◆ WRITTEN REQUEST: Return every line of the records below word for word, omitting the pictures.

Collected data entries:
========================================================================
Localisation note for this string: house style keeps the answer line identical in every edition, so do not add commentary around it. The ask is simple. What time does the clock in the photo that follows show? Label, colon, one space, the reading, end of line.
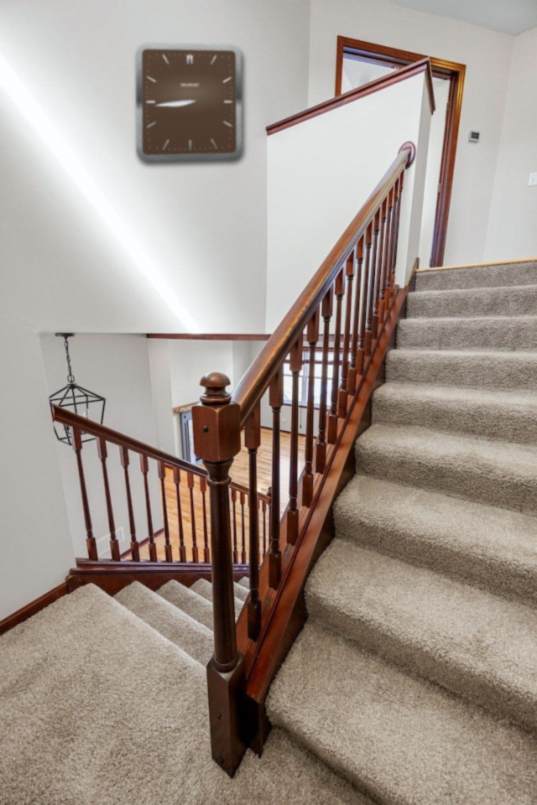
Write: 8:44
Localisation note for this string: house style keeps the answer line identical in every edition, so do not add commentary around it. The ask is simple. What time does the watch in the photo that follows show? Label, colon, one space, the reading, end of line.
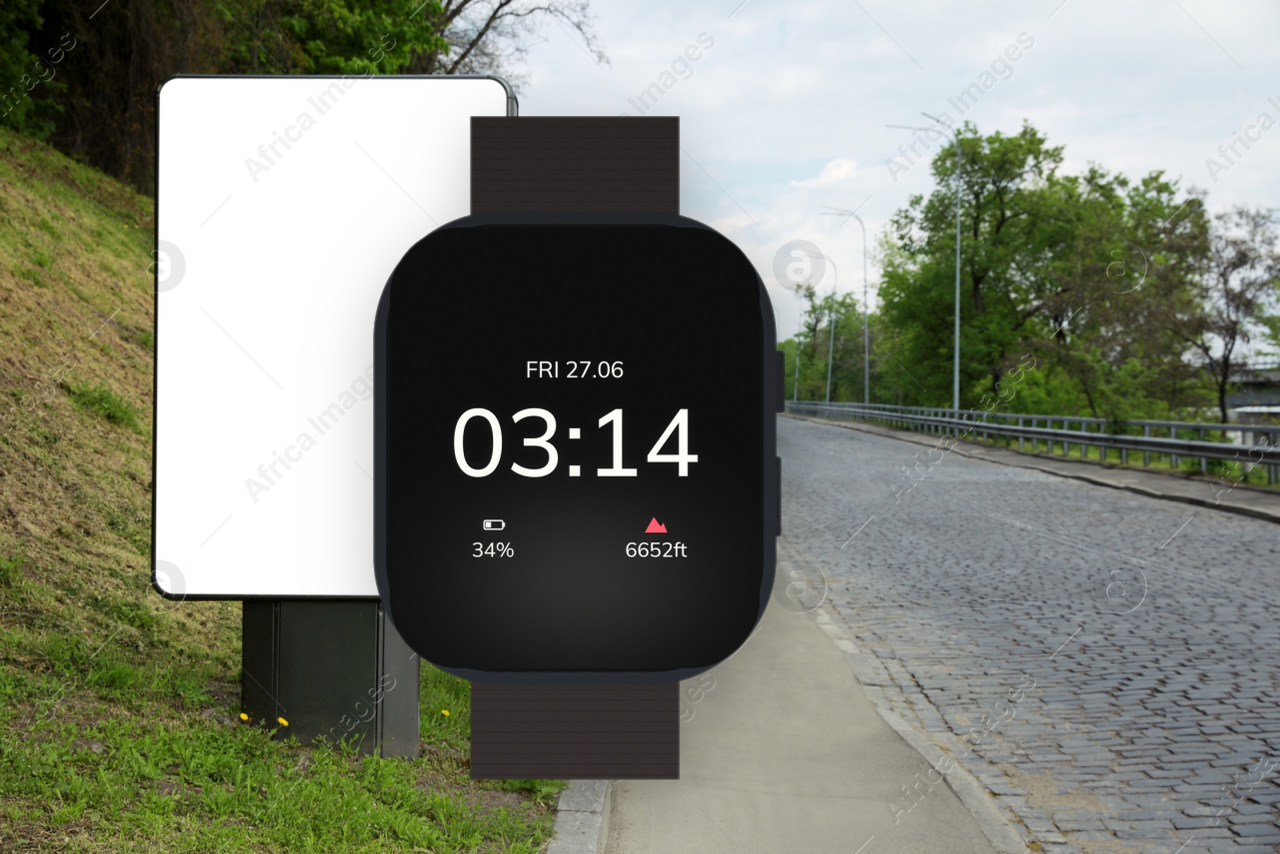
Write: 3:14
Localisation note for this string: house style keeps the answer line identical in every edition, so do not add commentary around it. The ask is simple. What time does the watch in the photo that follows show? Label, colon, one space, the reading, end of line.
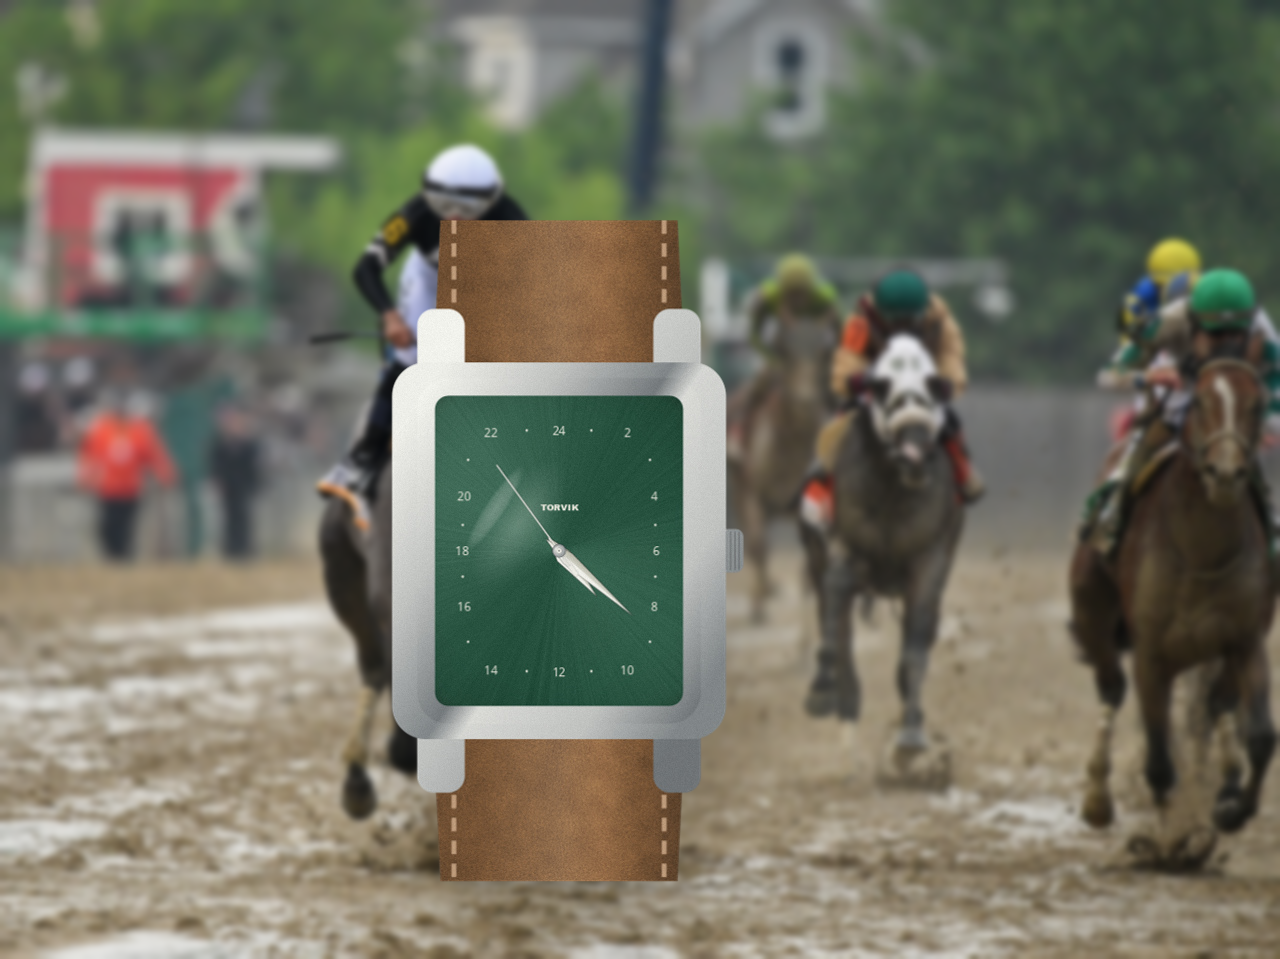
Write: 9:21:54
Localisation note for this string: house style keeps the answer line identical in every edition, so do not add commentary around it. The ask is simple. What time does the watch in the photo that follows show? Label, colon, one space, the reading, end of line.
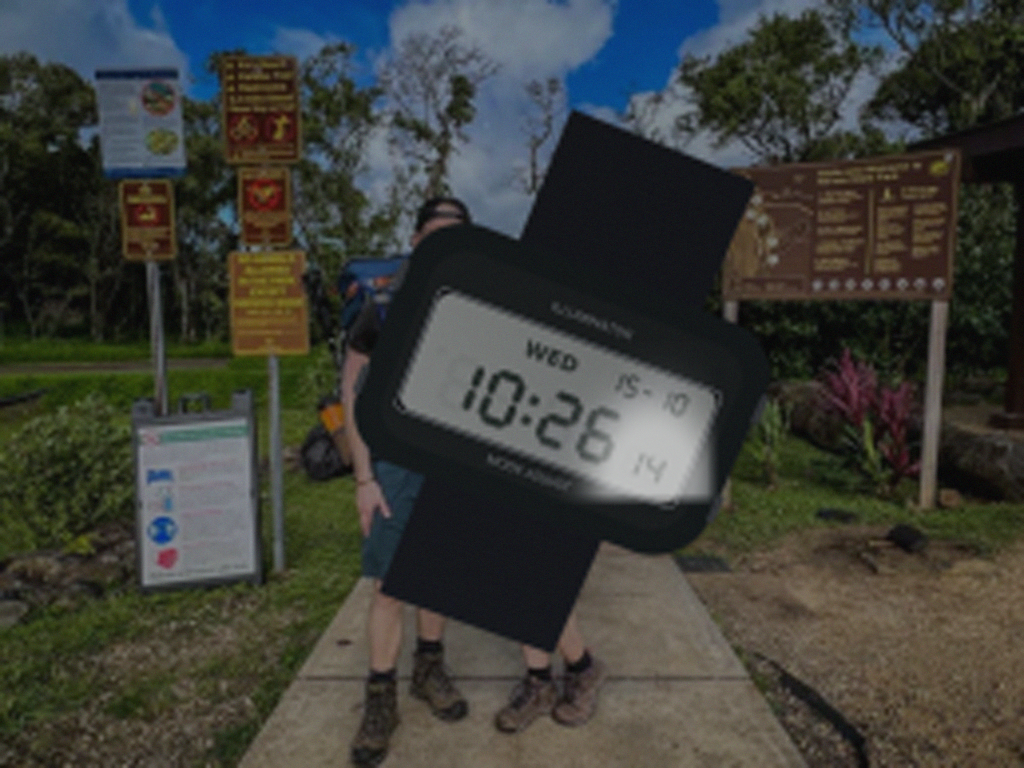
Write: 10:26:14
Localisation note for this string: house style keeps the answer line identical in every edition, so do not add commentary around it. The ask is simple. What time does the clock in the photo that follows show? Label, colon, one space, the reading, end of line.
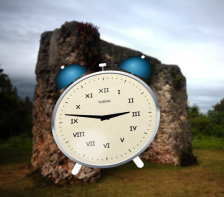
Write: 2:47
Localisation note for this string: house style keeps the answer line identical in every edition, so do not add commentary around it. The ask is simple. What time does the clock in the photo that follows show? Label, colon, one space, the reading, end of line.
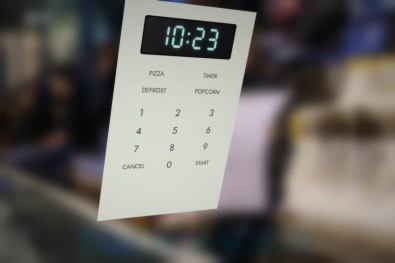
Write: 10:23
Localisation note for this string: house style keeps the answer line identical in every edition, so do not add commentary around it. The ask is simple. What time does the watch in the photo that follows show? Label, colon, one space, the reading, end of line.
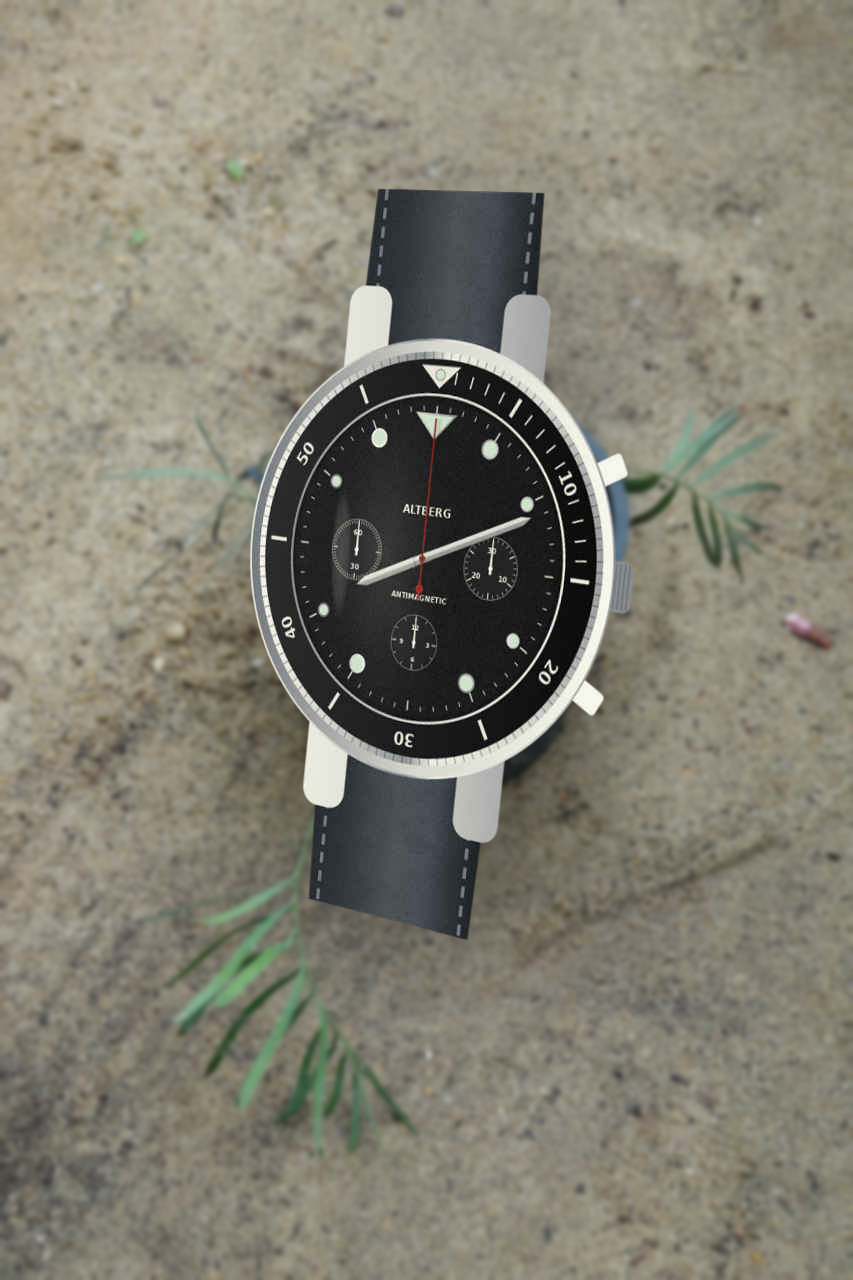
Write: 8:11
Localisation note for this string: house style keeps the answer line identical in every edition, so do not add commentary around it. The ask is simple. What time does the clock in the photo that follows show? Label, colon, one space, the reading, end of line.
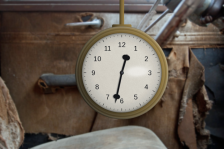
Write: 12:32
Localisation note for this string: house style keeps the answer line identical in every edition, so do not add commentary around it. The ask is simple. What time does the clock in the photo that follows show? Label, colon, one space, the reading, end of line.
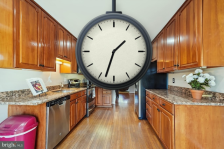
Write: 1:33
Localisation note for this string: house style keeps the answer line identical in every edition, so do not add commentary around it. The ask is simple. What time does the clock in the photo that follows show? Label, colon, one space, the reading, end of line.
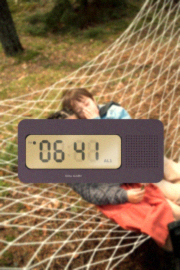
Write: 6:41
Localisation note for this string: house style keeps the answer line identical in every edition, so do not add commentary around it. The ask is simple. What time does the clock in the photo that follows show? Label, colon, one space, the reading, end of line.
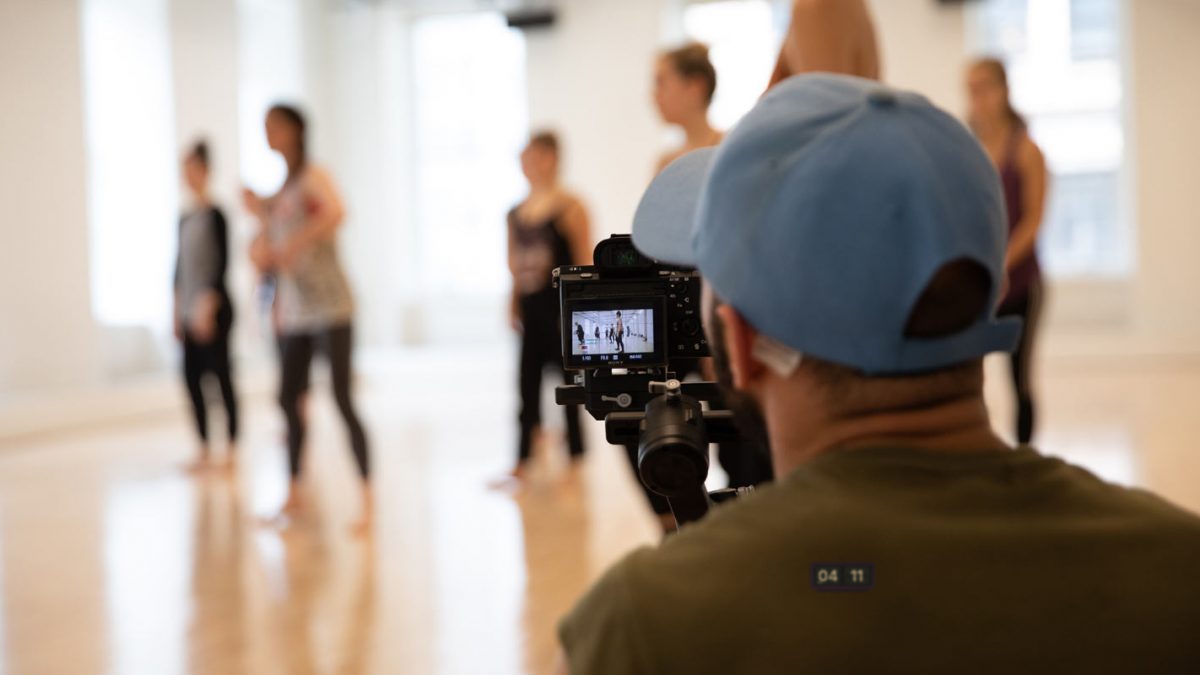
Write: 4:11
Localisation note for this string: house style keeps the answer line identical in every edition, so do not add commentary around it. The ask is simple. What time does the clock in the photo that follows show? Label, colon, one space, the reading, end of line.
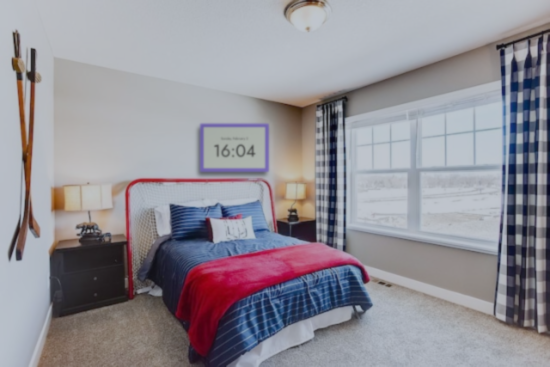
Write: 16:04
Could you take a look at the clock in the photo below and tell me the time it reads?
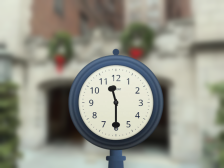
11:30
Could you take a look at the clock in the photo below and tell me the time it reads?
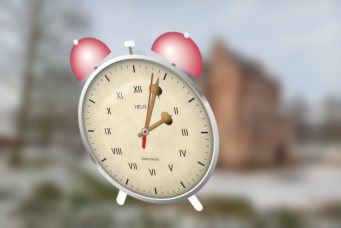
2:04:03
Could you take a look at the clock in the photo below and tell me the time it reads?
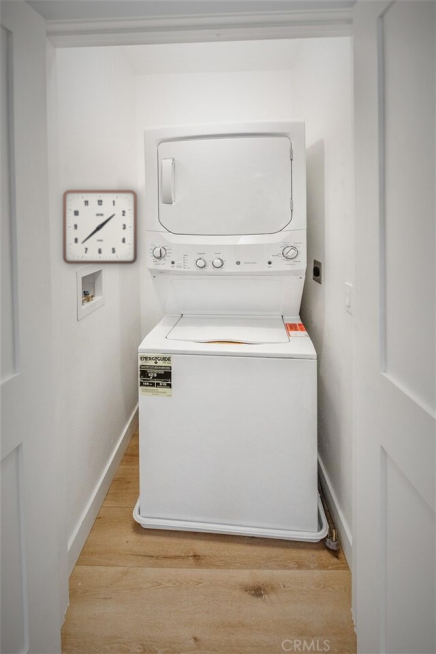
1:38
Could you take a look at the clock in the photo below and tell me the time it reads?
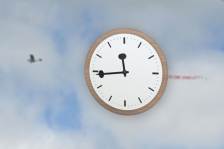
11:44
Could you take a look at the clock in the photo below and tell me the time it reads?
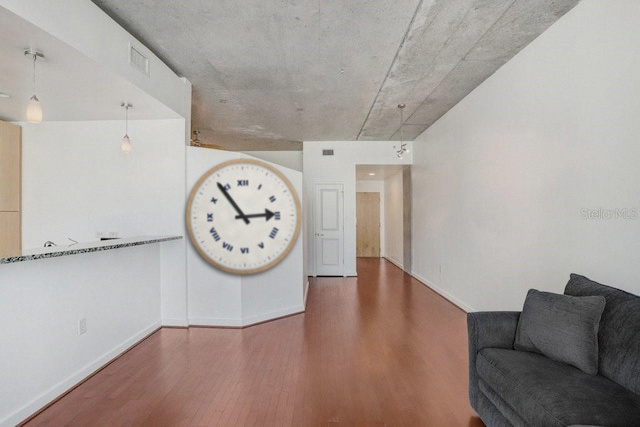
2:54
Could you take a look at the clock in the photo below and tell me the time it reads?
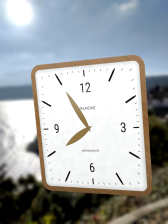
7:55
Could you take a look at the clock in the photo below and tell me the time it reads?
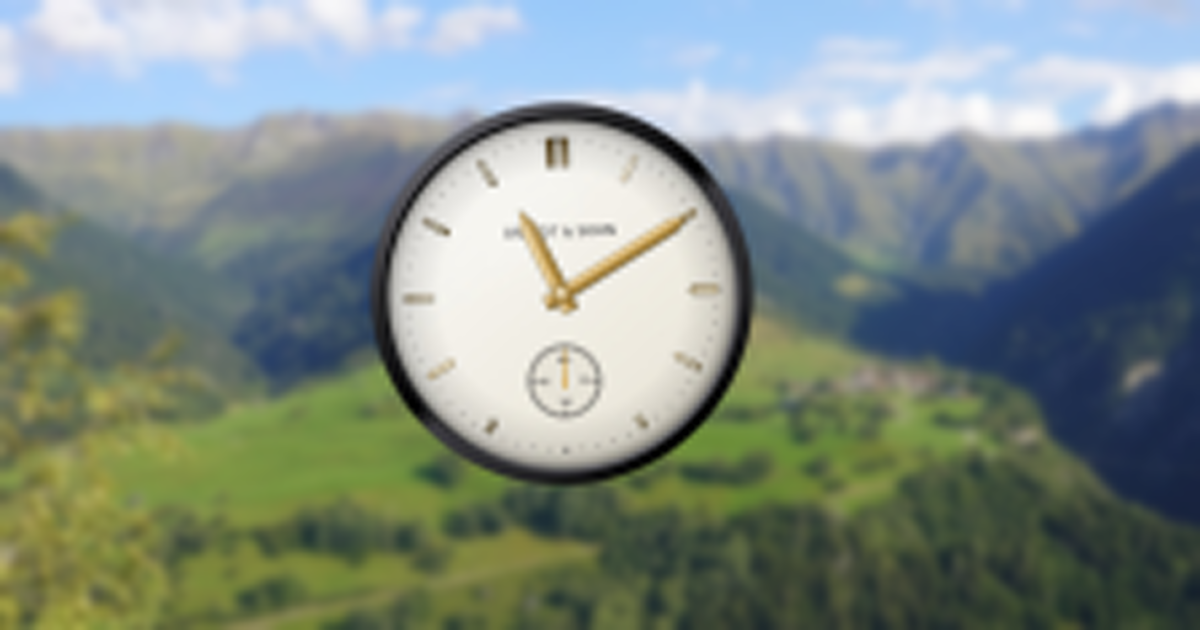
========================================================================
◆ WRITTEN SOLUTION:
Localisation note for this string: house style keeps the answer line identical in every edition, so do not add commentary around it. The ask is simple. What time does the clock in the photo that follows show? Label, colon, one space, the reading, end of line.
Write: 8:44
Localisation note for this string: house style keeps the answer line identical in every edition, so do not add commentary around it. The ask is simple. What time does the watch in the photo that follows show? Label, colon, one space, the reading, end of line.
Write: 3:14
Localisation note for this string: house style keeps the answer line identical in every edition, so do not add commentary around it. The ask is simple. What time does the watch in the photo that follows show? Label, colon, one space, the reading, end of line.
Write: 9:21:54
Localisation note for this string: house style keeps the answer line identical in every edition, so do not add commentary around it. The ask is simple. What time does the watch in the photo that follows show? Label, colon, one space, the reading, end of line.
Write: 10:26:14
Localisation note for this string: house style keeps the answer line identical in every edition, so do not add commentary around it. The ask is simple. What time does the clock in the photo that follows show? Label, colon, one space, the reading, end of line.
Write: 2:47
Localisation note for this string: house style keeps the answer line identical in every edition, so do not add commentary around it. The ask is simple. What time does the clock in the photo that follows show? Label, colon, one space, the reading, end of line.
Write: 10:23
Localisation note for this string: house style keeps the answer line identical in every edition, so do not add commentary around it. The ask is simple. What time does the watch in the photo that follows show? Label, colon, one space, the reading, end of line.
Write: 8:11
Localisation note for this string: house style keeps the answer line identical in every edition, so do not add commentary around it. The ask is simple. What time does the clock in the photo that follows show? Label, colon, one space, the reading, end of line.
Write: 12:32
Localisation note for this string: house style keeps the answer line identical in every edition, so do not add commentary around it. The ask is simple. What time does the clock in the photo that follows show? Label, colon, one space, the reading, end of line.
Write: 1:33
Localisation note for this string: house style keeps the answer line identical in every edition, so do not add commentary around it. The ask is simple. What time does the clock in the photo that follows show? Label, colon, one space, the reading, end of line.
Write: 6:41
Localisation note for this string: house style keeps the answer line identical in every edition, so do not add commentary around it. The ask is simple. What time does the clock in the photo that follows show? Label, colon, one space, the reading, end of line.
Write: 4:11
Localisation note for this string: house style keeps the answer line identical in every edition, so do not add commentary around it. The ask is simple. What time does the clock in the photo that follows show? Label, colon, one space, the reading, end of line.
Write: 16:04
Could you take a look at the clock in the photo below and tell me the time it reads?
11:30
Could you take a look at the clock in the photo below and tell me the time it reads?
2:04:03
Could you take a look at the clock in the photo below and tell me the time it reads?
1:38
Could you take a look at the clock in the photo below and tell me the time it reads?
11:44
Could you take a look at the clock in the photo below and tell me the time it reads?
2:54
Could you take a look at the clock in the photo below and tell me the time it reads?
7:55
Could you take a look at the clock in the photo below and tell me the time it reads?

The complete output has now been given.